Liputan6.com, Jakarta - Pemerintah menegaskan bahwa penyesuaian tarif bea masuk barang konsumsi impor rata-rata 5 persen bukan untuk mengejar penerimaan negara. Pasalnya, tambahan pendapatan bea masuk dari kebijakan ini hanya Rp 800 miliar hingga akhir tahun.

Pelaksana Tugas Kepala Badan Kebijakan Fiskal (BKF) Kementerian Keuangan, Suahasil Nazara mengatakan, rata-rata tarif bea masuk impor sebelum Peraturan Menteri Keuangan (PMK) Nomor 132/2015 berlaku sebesar 7,26 persen. Dan setelah ada kenaikkan rata-rata 5 persen, rata-rata tarif bea masuk impor di Indonesia menjadi 8,83 persen.

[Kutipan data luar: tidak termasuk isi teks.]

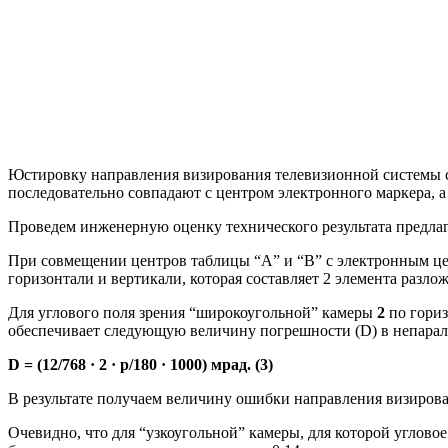
Юстировку направления визирования телевизионной системы 
последовательно совпадают с центром электронного маркера, а 
Проведем инженерную оценку технического результата предлаг
При совмещении центров таблицы “A” и “B” с электронным це
горизонтали и вертикали, которая составляет 2 элемента разл
Для углового поля зрения “широкоугольной” камеры
2
по гориз
обеспечивает следующую величину погрешности (D) в непарал
D = (12/768 · 2 · p/180 · 1000) мрад. (3)
В результате получаем величину ошибки направления визирова
Очевидно, что для “узкоугольной” камеры, для которой углово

PMK Nomor 132/PMK.010/2015 tentang Perubahan Ketiga Atas PMK Nomor 213/PMK/011/2011 tentang Penetapan Sistem Klasifikasi Barang dan Pembebaban Tarif Bea Masuk Atas Barang Impor.

"Kalau melihat kenaikan rata-rata tarif bea masuk impor kecil, jadi ini bukan dimaksudkan untuk penerimaan negara," tegas Suahasil saat Konferensi Pers di kantornya, Jakarta, Senin (27/7/2015).

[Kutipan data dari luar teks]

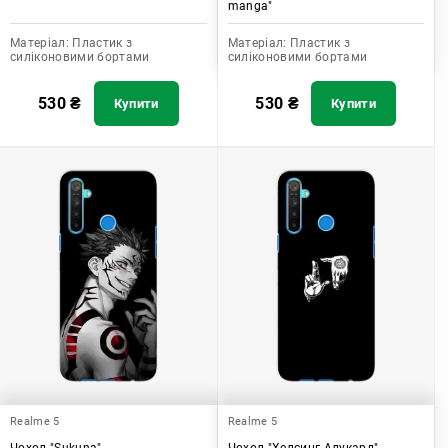
manga"
Матеріал:
Пластик з
Матеріал:
Пластик з
силіконовими бортами
силіконовими бортами
530
₴
530
₴
Купити
Купити
Realme 5
Realme 5
Чохол "Sukuna"
Чохол "Хелсинг Алукард"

Lebih jauh dia menyebut, estimasi pemerintah atas tambahan penerimaan negara dari penerapan kebijakan ini hanya Rp 800 miliar selama enam bulan ke depan.

"Pendapatan bea masuk tahun ini bisa dapat tambahan Rp 800 miliar dari target 2015 sebesar Rp 38 triliun. Sedangkan realisasi penerimaan negara dari bea masuk di 2010 sebesar Rp 35 triliun," paparnya.

Dijelaskan Suahasil, pendapatan negara dari bea masuk impor tidak melonjak signifikan karena hampir lima tahun tarif bea masuk atas barang impor tidak mengalami perubahan. Inilah yang diakuinya menjadi alasan utama pemerintah menaikkan tarif bea masuk barang konsumsi impor.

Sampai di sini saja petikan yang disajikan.